Comment by Patricia Dallmann on 11thMo. 5, 2015 at 12:17

Thanks for your comment, Ellis. Will you let me know which pages in volume four of the Works Fox refers to idolatry? My essay aimed at bringing close to home the requirement and right order of moving toward salvation, how a faithfulness to that deep, wordless insistence on truth was the disicpline. If that's dismissed, something else replaces it, and that's idolatry.

Jesus refines the discipline from what it was with the earlier prophets, who gave outward guidance: the ten commandments. Even Micah's instruction about the Lord's requirements of us is to name virtues, which are less explicit than the earlier commandments: "do justice, love mercy, and walk humbly with your God." But Jesus's guidance goes to the heart of the matter: endure in truth until the end. Over time, the discipline moved from concrete, specific, explicit rules to inward consciousness of personal responsibility. 

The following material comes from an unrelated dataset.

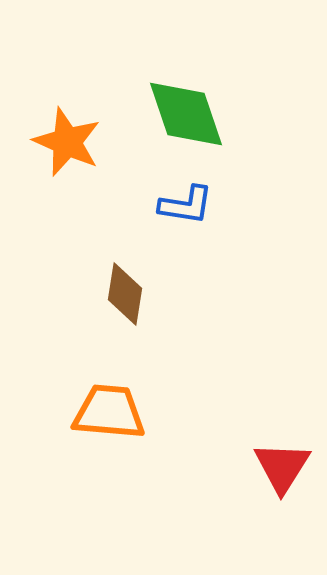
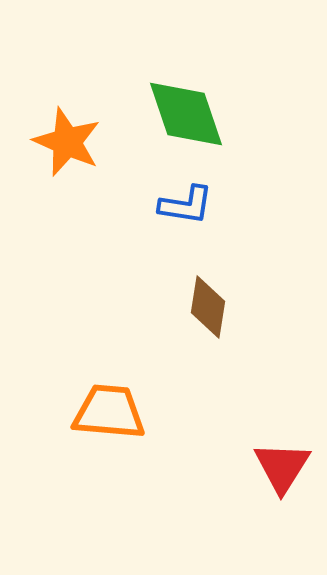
brown diamond: moved 83 px right, 13 px down
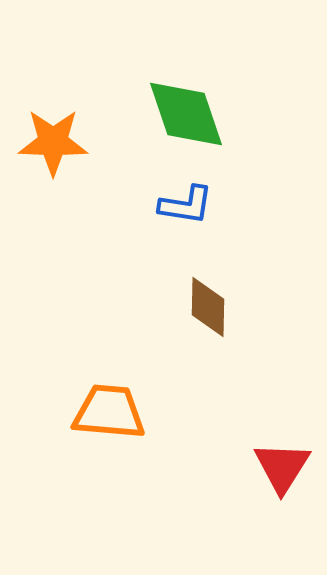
orange star: moved 14 px left; rotated 22 degrees counterclockwise
brown diamond: rotated 8 degrees counterclockwise
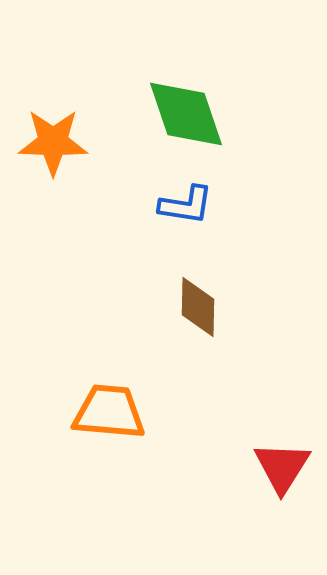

Comment by Ellis Hein on 11thMo. 5, 2015 at 12:53

This was from a lengthy article, entitled: A HAMMER To break down all Invented Images, Image-makers, and Image-worshippers. Showing how contrary they are both to the Law and Gospel... It starts on page 365 of Vol. 4.  The Ezekiel 14 passage is on page 380 and the Habakkuk passage on page 383.

Comment by Ellis Hein on 11thMo. 6, 2015 at 13:44

I have had a few days to consider your previous comment. There is a lot there in what you have written. Is it that we humans are lazy and prefer to have explicit rules to live by? Perhaps there is a sense of security in the idea that I am following the advice of the expert, anything that goes wrong is his fault, not mine. Maybe that works for very young children, but part of growing up is to come to an understanding of what generated those rules-to-live-by that were imposed on us as children. Becky used to encourage her cello students to step out into the unknown of music making where the rules were not the important thing. The criteria of success was based on the performance. Did it produce real music? In life, the criteria of success is righteousness and living in the breath of life, that inner unity with God's vision of what we are supposed to be. This may produce some outward manifestations that appear similar to those who live by the outward rules, but just as a mechanical rendition of a piece of music will sound different than the performance of one who has the music in his heart and if flows out from there, so the life of the righteous and alive will "sing" differently than the life of the rule bound. 

Comment by Patricia Dallmann on 11thMo. 7, 2015 at 12:20

That's a good analogy that you've made, Ellis: "mechanical rendition of a piece of music" is to "the performance of one who has music in his heart" as is "explicit rules to live by" is to "living in the breath of life, that inner unity with God's vision of what we are supposed to be." The discipline is required beforehand though, whether it is to learn to play music or whether it is to come into the kingdom of God. It could be discipline like Paul says the Gentiles might have (Rom. 2:14) or it could be the steady discipline over the centuries provided by the law, but there must be some passage way from the Fallen nature of the first birth to the new creation in Christ. This progress is identified by Fox early in his Journal ("I saw death reigned over them form Adam to Moses..." Nickalls, 31). All the steps that the tradition gives us through the law, prophets, and John can be encompassed by the one overriding guideline that Jesus gives in these apocalyptic discourses, of which Mark 13 is one: that is, that we must be faithful to the truth -- that is the one essential responsibility.